> PROBLEM TO SOLVE:
Leaving out any pictures, transcribe every record exactly.

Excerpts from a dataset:
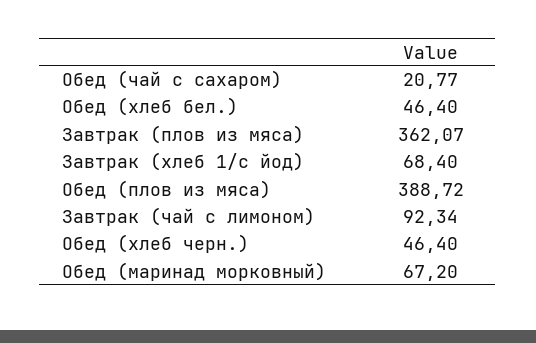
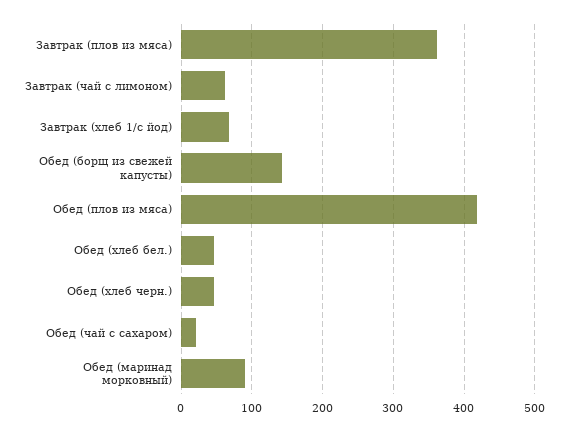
  {
    "Обед (чай с сахаром)": 20.77,
    "Обед (хлеб бел.)": 46.4,
    "Завтрак (плов из мяса)": 362.07,
    "Завтрак (хлеб 1/с йод)": 68.4,
-   "Обед (плов из мяса)": 388.72,
+   "Обед (плов из мяса)": 420,
-   "Завтрак (чай с лимоном)": 92.34,
+   "Завтрак (чай с лимоном)": 60,
    "Обед (хлеб черн.)": 46.4,
-   "Обед (маринад морковный)": 67.2
+   "Обед (маринад морковный)": 90,
+   "Обед (борщ из свежей капусты)": 140
  }

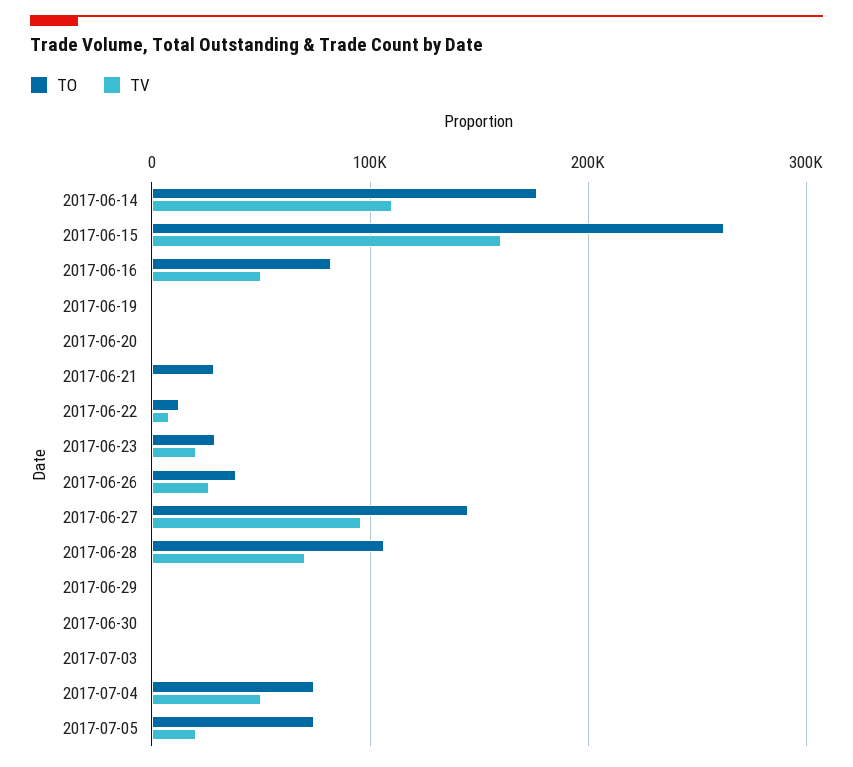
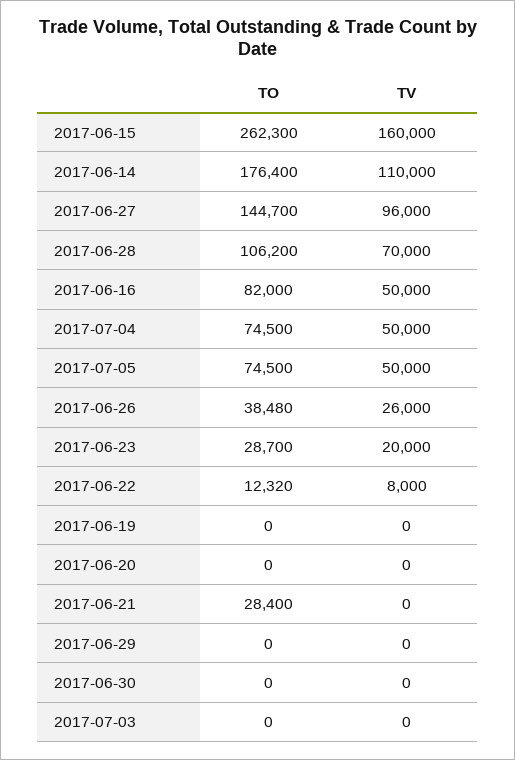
  {
    "TO": {
      "2017-06-14": 176400,
      "2017-06-15": 262300,
      "2017-06-16": 82000,
      "2017-06-19": 0,
      "2017-06-20": 0,
      "2017-06-21": 28400,
      "2017-06-22": 12320,
      "2017-06-23": 28700,
      "2017-06-26": 38480,
      "2017-06-27": 144700,
      "2017-06-28": 106200,
      "2017-06-29": 0,
      "2017-06-30": 0,
      "2017-07-03": 0,
      "2017-07-04": 74500,
      "2017-07-05": 74500
    },
    "TV": {
      "2017-06-14": 110000,
      "2017-06-15": 160000,
      "2017-06-16": 50000,
      "2017-06-19": 0,
      "2017-06-20": 0,
      "2017-06-21": 0,
      "2017-06-22": 8000,
      "2017-06-23": 20000,
      "2017-06-26": 26000,
      "2017-06-27": 96000,
      "2017-06-28": 70000,
      "2017-06-29": 0,
      "2017-06-30": 0,
      "2017-07-03": 0,
      "2017-07-04": 50000,
-     "2017-07-05": 20000
+     "2017-07-05": 50000
    }
  }

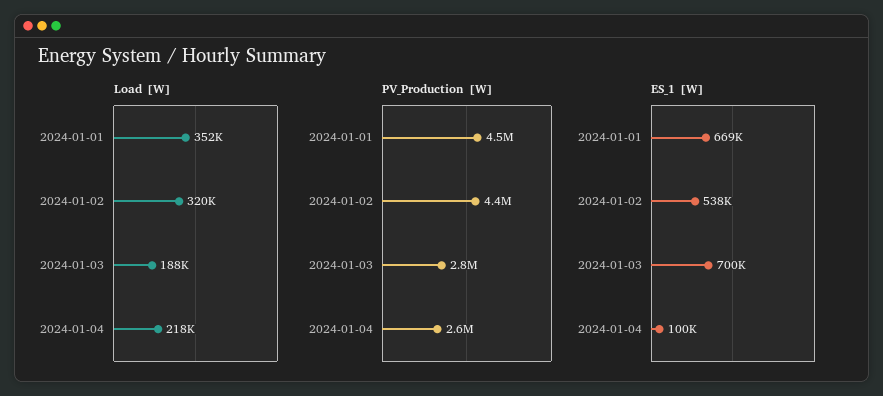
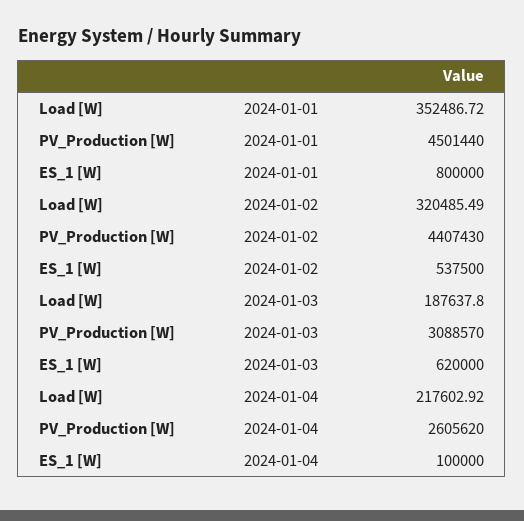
  {
    "Load [W]": {
      "2024-01-01": 352486.72,
      "2024-01-02": 320485.49,
      "2024-01-03": 187637.8,
      "2024-01-04": 217602.92
    },
    "PV_Production [W]": {
      "2024-01-01": 4501440,
      "2024-01-02": 4407430,
-     "2024-01-03": 2800000,
+     "2024-01-03": 3088570,
      "2024-01-04": 2605620
    },
    "ES_1 [W]": {
-     "2024-01-01": 669000,
+     "2024-01-01": 800000,
      "2024-01-02": 537500,
-     "2024-01-03": 700000,
+     "2024-01-03": 620000,
      "2024-01-04": 100000
    }
  }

> WRITTEN SOLUTION:
  {
    "Обед (чай с сахаром)": 20.77,
    "Обед (хлеб бел.)": 46.4,
    "Завтрак (плов из мяса)": 362.07,
    "Завтрак (хлеб 1/с йод)": 68.4,
-   "Обед (плов из мяса)": 388.72,
+   "Обед (плов из мяса)": 420,
-   "Завтрак (чай с лимоном)": 92.34,
+   "Завтрак (чай с лимоном)": 60,
    "Обед (хлеб черн.)": 46.4,
-   "Обед (маринад морковный)": 67.2
+   "Обед (маринад морковный)": 90,
+   "Обед (борщ из свежей капусты)": 140
  }

  {
    "TO": {
      "2017-06-14": 176400,
      "2017-06-15": 262300,
      "2017-06-16": 82000,
      "2017-06-19": 0,
      "2017-06-20": 0,
      "2017-06-21": 28400,
      "2017-06-22": 12320,
      "2017-06-23": 28700,
      "2017-06-26": 38480,
      "2017-06-27": 144700,
      "2017-06-28": 106200,
      "2017-06-29": 0,
      "2017-06-30": 0,
      "2017-07-03": 0,
      "2017-07-04": 74500,
      "2017-07-05": 74500
    },
    "TV": {
      "2017-06-14": 110000,
      "2017-06-15": 160000,
      "2017-06-16": 50000,
      "2017-06-19": 0,
      "2017-06-20": 0,
      "2017-06-21": 0,
      "2017-06-22": 8000,
      "2017-06-23": 20000,
      "2017-06-26": 26000,
      "2017-06-27": 96000,
      "2017-06-28": 70000,
      "2017-06-29": 0,
      "2017-06-30": 0,
      "2017-07-03": 0,
      "2017-07-04": 50000,
-     "2017-07-05": 20000
+     "2017-07-05": 50000
    }
  }

  {
    "Load [W]": {
      "2024-01-01": 352486.72,
      "2024-01-02": 320485.49,
      "2024-01-03": 187637.8,
      "2024-01-04": 217602.92
    },
    "PV_Production [W]": {
      "2024-01-01": 4501440,
      "2024-01-02": 4407430,
-     "2024-01-03": 2800000,
+     "2024-01-03": 3088570,
      "2024-01-04": 2605620
    },
    "ES_1 [W]": {
-     "2024-01-01": 669000,
+     "2024-01-01": 800000,
      "2024-01-02": 537500,
-     "2024-01-03": 700000,
+     "2024-01-03": 620000,
      "2024-01-04": 100000
    }
  }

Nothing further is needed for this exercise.